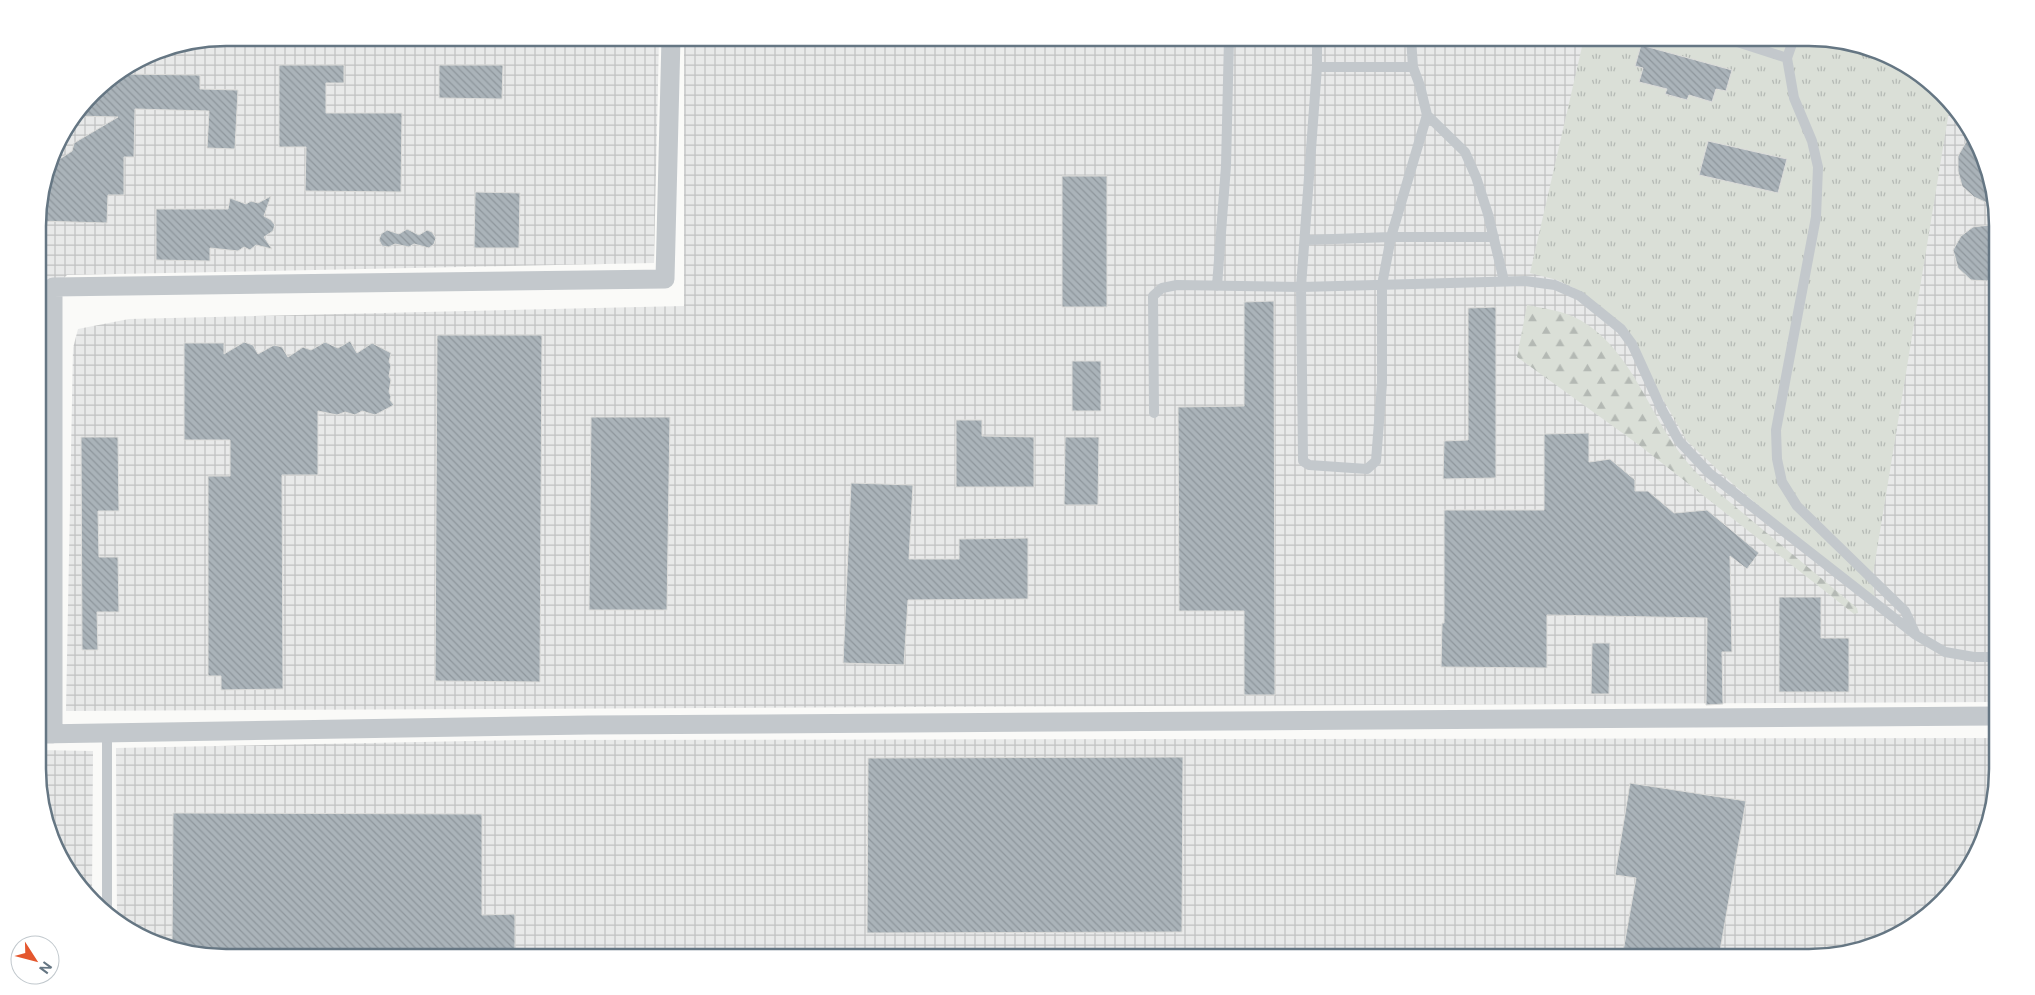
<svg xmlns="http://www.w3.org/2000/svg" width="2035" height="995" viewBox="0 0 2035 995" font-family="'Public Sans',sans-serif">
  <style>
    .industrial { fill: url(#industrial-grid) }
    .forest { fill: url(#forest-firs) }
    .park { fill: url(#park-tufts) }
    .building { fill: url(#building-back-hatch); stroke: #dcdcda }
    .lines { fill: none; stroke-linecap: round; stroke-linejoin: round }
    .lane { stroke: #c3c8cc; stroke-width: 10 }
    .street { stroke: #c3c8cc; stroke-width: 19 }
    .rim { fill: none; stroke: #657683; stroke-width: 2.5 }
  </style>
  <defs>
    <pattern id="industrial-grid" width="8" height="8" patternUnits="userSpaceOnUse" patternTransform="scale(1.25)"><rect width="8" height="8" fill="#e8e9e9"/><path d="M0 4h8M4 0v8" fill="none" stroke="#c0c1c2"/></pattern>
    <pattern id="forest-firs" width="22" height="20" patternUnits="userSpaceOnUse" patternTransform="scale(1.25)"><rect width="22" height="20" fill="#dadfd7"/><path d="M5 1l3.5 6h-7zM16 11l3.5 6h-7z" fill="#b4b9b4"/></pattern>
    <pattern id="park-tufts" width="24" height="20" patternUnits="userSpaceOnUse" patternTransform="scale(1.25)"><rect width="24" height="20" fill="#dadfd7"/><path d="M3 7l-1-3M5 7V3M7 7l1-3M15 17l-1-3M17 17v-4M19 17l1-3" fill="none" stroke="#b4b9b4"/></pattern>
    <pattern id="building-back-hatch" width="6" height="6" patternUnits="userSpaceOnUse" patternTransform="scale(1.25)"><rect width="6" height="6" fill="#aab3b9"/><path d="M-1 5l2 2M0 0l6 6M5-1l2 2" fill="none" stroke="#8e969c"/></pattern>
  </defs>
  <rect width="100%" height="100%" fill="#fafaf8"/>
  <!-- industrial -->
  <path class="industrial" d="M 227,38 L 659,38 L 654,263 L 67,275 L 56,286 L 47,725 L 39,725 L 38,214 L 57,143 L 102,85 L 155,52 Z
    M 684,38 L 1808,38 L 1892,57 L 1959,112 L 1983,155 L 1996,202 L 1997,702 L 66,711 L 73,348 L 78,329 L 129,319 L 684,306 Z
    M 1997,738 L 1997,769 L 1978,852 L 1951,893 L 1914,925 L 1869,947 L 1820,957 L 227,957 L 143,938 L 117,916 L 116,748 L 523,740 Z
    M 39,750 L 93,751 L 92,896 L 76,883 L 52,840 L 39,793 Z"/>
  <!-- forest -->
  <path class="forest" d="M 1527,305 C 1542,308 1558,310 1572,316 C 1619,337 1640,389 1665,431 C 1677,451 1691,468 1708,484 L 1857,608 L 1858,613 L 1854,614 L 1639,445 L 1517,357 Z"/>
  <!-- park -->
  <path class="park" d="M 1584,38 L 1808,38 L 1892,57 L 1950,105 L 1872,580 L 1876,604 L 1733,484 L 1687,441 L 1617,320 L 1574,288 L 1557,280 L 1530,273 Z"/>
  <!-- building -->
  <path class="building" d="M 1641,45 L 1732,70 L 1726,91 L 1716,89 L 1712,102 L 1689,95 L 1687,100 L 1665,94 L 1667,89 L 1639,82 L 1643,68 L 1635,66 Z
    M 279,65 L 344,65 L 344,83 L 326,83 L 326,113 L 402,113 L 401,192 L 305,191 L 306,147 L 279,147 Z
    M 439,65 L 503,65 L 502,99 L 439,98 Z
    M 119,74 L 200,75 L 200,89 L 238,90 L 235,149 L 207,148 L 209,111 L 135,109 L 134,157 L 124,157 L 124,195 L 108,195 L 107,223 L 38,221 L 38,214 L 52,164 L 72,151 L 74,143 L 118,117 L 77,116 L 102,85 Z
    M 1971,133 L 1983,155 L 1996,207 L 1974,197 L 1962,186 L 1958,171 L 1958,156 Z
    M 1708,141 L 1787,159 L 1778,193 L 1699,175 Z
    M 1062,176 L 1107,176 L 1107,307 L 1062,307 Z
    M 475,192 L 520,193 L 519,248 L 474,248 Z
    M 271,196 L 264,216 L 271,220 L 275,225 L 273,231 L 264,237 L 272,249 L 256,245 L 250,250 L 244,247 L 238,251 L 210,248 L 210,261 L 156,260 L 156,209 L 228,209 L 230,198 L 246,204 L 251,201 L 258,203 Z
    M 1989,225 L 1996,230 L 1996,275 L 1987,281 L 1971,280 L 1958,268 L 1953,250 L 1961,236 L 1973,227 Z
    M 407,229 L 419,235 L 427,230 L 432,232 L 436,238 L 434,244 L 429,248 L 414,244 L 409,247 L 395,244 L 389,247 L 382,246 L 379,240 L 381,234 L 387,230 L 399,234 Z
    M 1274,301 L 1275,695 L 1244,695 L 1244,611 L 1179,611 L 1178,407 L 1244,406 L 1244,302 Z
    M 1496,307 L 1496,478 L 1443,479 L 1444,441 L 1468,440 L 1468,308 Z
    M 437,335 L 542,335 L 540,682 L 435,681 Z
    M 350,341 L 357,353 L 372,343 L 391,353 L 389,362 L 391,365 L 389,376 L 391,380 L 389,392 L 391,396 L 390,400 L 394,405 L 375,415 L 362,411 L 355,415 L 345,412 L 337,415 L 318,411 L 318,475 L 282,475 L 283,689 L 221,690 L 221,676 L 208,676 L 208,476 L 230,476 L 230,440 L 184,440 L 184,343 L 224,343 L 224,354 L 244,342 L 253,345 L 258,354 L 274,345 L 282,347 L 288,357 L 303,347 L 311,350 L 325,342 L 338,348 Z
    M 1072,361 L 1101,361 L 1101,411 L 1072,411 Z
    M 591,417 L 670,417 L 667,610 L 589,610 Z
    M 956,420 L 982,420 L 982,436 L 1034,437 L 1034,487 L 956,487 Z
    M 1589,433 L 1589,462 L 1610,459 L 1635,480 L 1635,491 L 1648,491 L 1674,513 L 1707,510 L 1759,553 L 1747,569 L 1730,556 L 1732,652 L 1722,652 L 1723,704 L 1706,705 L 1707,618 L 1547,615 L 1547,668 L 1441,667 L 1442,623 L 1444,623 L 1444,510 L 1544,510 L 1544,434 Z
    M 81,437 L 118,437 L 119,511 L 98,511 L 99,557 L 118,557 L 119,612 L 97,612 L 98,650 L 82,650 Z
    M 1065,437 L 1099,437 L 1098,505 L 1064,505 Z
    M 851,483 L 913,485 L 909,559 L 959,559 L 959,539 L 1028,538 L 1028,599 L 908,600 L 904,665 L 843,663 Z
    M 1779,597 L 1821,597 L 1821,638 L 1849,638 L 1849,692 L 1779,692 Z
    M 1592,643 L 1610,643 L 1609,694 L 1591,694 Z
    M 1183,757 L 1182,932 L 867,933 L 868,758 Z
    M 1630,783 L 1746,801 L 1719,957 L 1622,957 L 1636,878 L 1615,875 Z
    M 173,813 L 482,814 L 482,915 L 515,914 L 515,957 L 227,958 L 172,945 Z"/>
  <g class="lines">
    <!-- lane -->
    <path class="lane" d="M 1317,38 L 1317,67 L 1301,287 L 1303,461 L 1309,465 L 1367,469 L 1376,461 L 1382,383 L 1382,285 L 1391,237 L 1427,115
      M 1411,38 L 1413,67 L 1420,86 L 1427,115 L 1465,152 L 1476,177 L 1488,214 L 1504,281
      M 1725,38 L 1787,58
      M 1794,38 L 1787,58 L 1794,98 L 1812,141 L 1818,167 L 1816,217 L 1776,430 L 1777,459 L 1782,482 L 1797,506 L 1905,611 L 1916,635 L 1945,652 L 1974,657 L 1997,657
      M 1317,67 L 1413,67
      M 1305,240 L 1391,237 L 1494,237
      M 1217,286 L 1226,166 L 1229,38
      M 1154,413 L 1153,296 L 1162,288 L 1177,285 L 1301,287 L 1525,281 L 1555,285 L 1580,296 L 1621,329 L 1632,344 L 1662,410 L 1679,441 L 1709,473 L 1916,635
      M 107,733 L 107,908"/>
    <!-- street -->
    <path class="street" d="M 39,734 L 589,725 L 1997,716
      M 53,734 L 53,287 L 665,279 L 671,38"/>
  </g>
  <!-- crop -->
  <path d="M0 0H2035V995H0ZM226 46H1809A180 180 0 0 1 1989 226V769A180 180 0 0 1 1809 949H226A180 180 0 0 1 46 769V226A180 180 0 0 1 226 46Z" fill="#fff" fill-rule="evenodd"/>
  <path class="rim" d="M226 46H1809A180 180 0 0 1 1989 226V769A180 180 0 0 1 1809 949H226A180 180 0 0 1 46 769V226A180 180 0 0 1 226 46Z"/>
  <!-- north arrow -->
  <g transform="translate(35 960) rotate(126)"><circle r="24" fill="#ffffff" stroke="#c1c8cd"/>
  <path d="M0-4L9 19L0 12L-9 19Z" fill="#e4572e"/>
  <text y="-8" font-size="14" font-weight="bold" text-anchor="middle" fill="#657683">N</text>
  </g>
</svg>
++++
== WHAT TO WORK ON ==
Exactly as written, give the line containing "M 1305,240 L 1391,237 L 1494,237" and all remaining lines of the records.

== RESULT ==
      M 1305,240 L 1391,237 L 1494,237
      M 1217,286 L 1226,166 L 1229,38
      M 1154,413 L 1153,296 L 1162,288 L 1177,285 L 1301,287 L 1525,281 L 1555,285 L 1580,296 L 1621,329 L 1632,344 L 1662,410 L 1679,441 L 1709,473 L 1916,635
      M 107,733 L 107,908"/>
    <!-- street -->
    <path class="street" d="M 39,734 L 589,725 L 1997,716
      M 53,734 L 53,287 L 665,279 L 671,38"/>
  </g>
  <!-- crop -->
  <path d="M0 0H2035V995H0ZM226 46H1809A180 180 0 0 1 1989 226V769A180 180 0 0 1 1809 949H226A180 180 0 0 1 46 769V226A180 180 0 0 1 226 46Z" fill="#fff" fill-rule="evenodd"/>
  <path class="rim" d="M226 46H1809A180 180 0 0 1 1989 226V769A180 180 0 0 1 1809 949H226A180 180 0 0 1 46 769V226A180 180 0 0 1 226 46Z"/>
  <!-- north arrow -->
  <g transform="translate(35 960) rotate(126)"><circle r="24" fill="#ffffff" stroke="#c1c8cd"/>
  <path d="M0-4L9 19L0 12L-9 19Z" fill="#e4572e"/>
  <text y="-8" font-size="14" font-weight="bold" text-anchor="middle" fill="#657683">N</text>
  </g>
</svg>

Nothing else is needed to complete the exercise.